The out of gas error can potentially reveal the (confidential) state of the smart contract! If your smart contract contains a branch which depends on the value stored in the contract state, an attack similar to the timing attack known from the design of cryptographic algorithms can succeed. To overcome this, your code should never contain branches depending on secret smart contract state.

A similar gas limit attack could reveal the client's transaction parameters. For example, if calling function A costs 50,000 gas units and function B 300,000 gas units, the attacker could imply which function call was performed based on the transaction's gas limit, which is public. To mitigate this attack, the client should always use the maximum gas cost among all contract function calls - in this case 300,000.

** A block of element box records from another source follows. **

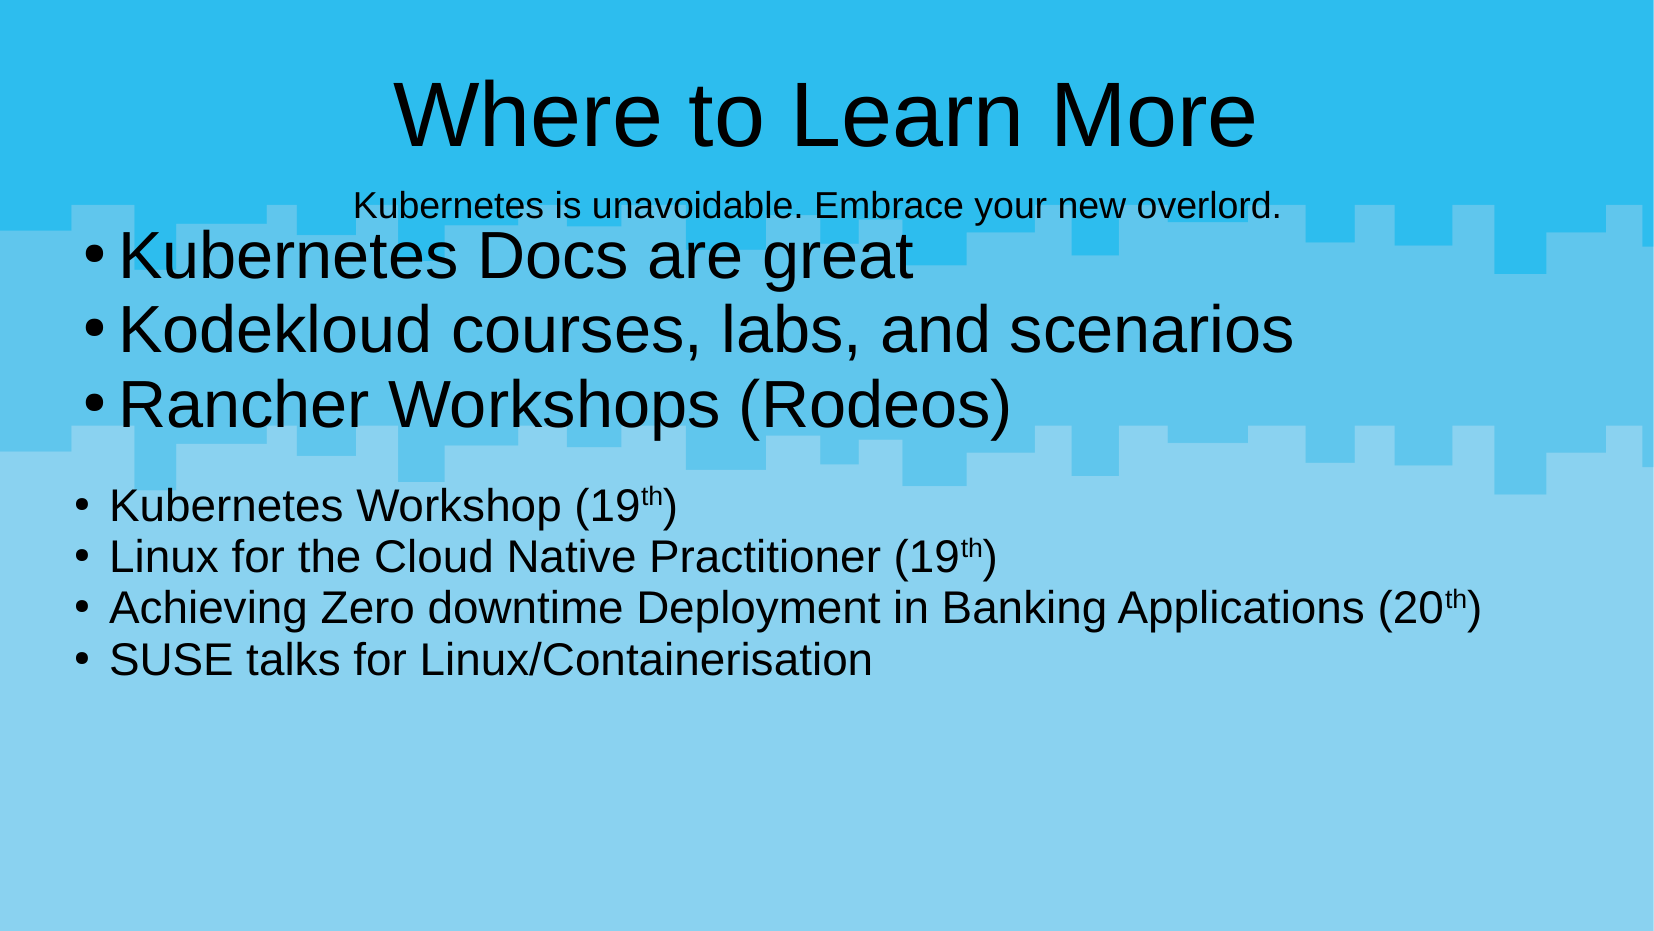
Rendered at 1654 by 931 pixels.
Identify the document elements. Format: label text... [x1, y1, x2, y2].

subtitle Kubernetes Docs are great Kodekloud courses, labs, and scenarios Rancher Workshops (Rodeos) [82, 217, 1571, 443]
text_box Kubernetes is unavoidable. Embrace your new overlord. [338, 177, 1316, 237]
text_box Kubernetes Workshop (19th) Linux for the Cloud Native Practitioner (19th) Achieving Zero downtime Deployment in Banking Applications (20th) SUSE talks for Linux/Containerisation [59, 472, 1506, 739]
picture [0, 0, 1654, 931]
title Where to Learn More [82, 37, 1571, 193]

Finally, we make a confidential call:

oasis contract call INSTANCEID '{say_hello: {who: "me"}}' --encrypted --gas-limit 400000
Call Format

The Context object has a special call_format attribute which holds information on whether the transaction was encrypted by the client's ephemeral key or not. Having access control based on this value is useful as an additional safety precaution to prevent leakage of any confidential information unencrypted out of the trusted execution environment by mistake.

danger

Regardless of the encrypted transaction and confidential storage used in the smart contract, any emitted event will be public.

Example

You can view and download a complete example from the Oasis SDK repository.